Data excerpt –
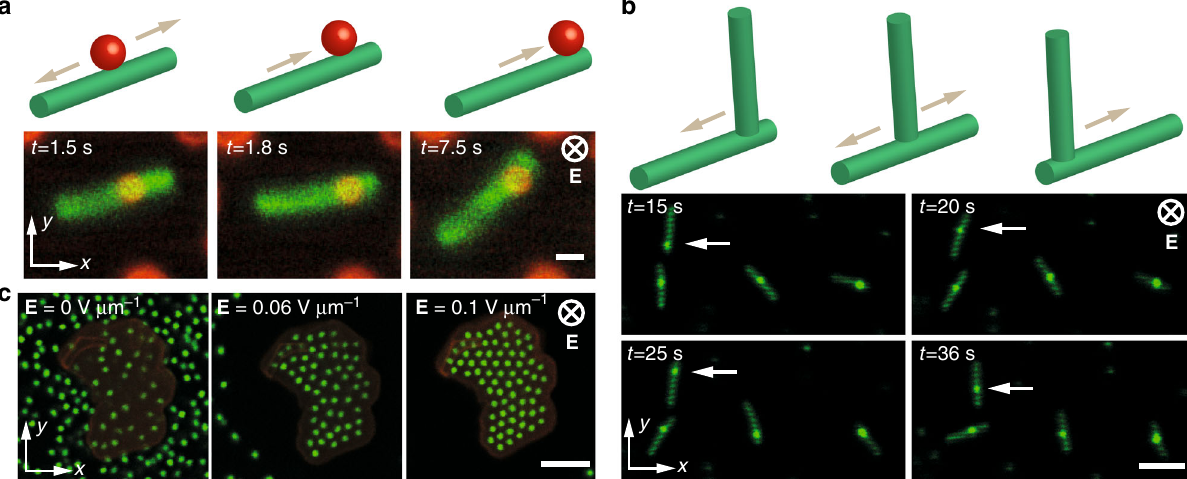
Fig. 2 Trapping and assembly of cargo colloids by various colloidal shuttles. Rod-shaped particles act as colloidal shuttle, which trap other smaller colloids used as cargo colloids. Because the shape of the trap is anisotropic as the colloid, the smaller Brownian cargo explores the space above the colloidal shuttle along the long axis of the rod. a A 1 μ m sized fl uorescent silica colloid (red) is trapped over a larger silica rod (green) with an aspect ratio of 5. Above panels in a , b depict side view of the motion and assembly of colloids over time. b Horizontally lying colloidal rods trap others rods, which are aligned along the electric fi eld. Standing rods move along the lying rod over time. c An alumina platelet labeled with rhodamine is used as a colloidal shuttle to trap 1 μ m sized fl uorescent silica colloids. In the absence of electric fi eld particles are spread all over the space. When a fi eld is applied particles start to move towards the alumina particle and accumulate over it. Further increasing the fi eld increases the local concentration of the smaller colloid and result in a phase change from a liquid to a crystal. Scale bar in a is 1 μ m and in b , c is 5 μ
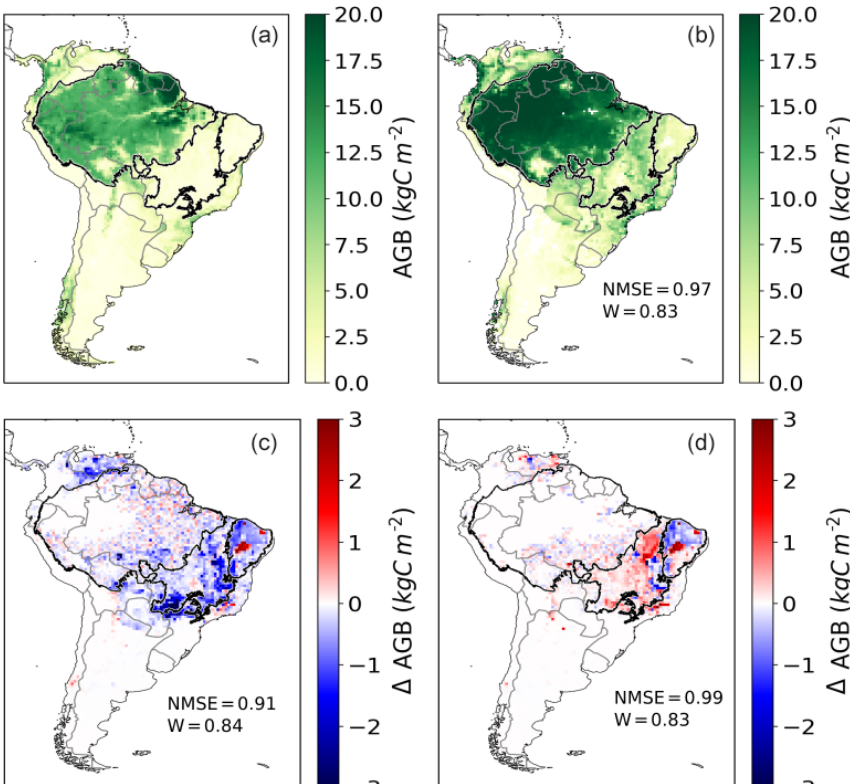
Figure 7. Annual aboveground biomass (AGB) of trees over a mean from 2005 to 2015 in kgCm − 2 . (a) Avitabile evaluation data. (b) Sim- ulated AGB by LPJmL4-SPITFIRE in the NI orig version. (c) Difference between VPD optim and NI orig . (d) Difference between NI optim and NI orig . Red (blue) color indicates a larger (smaller) biomass after the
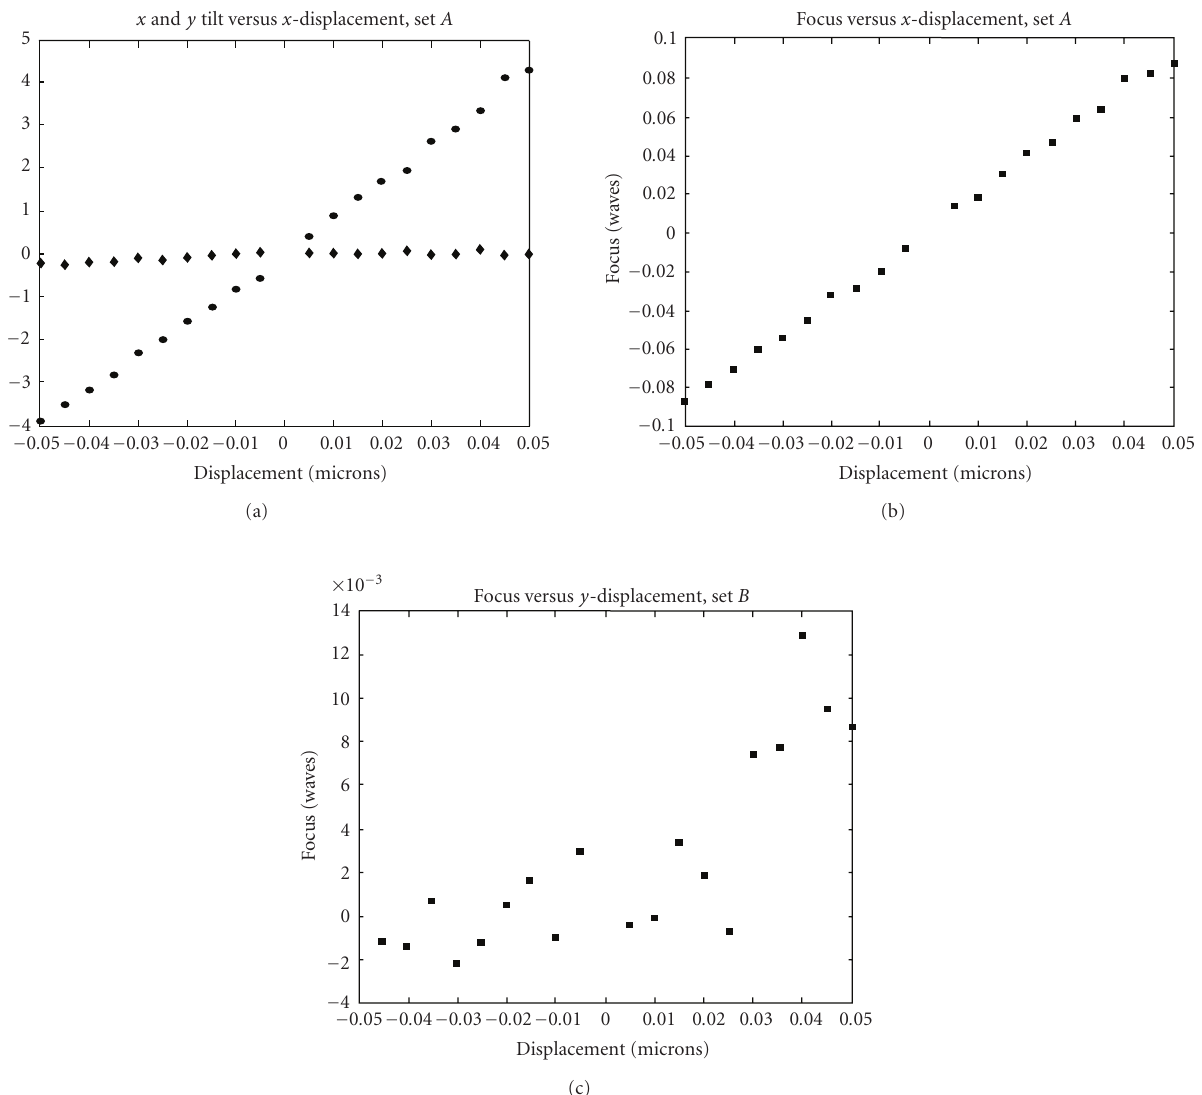
Figure 4: (a) X - and y -tilt as a function of x displacement, (b) focus as a function of x -displacement, and (c) focus as a function of x -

Prompt – Tell how many lines in the material above include the word "Figure", giving the number only.

The answer – 2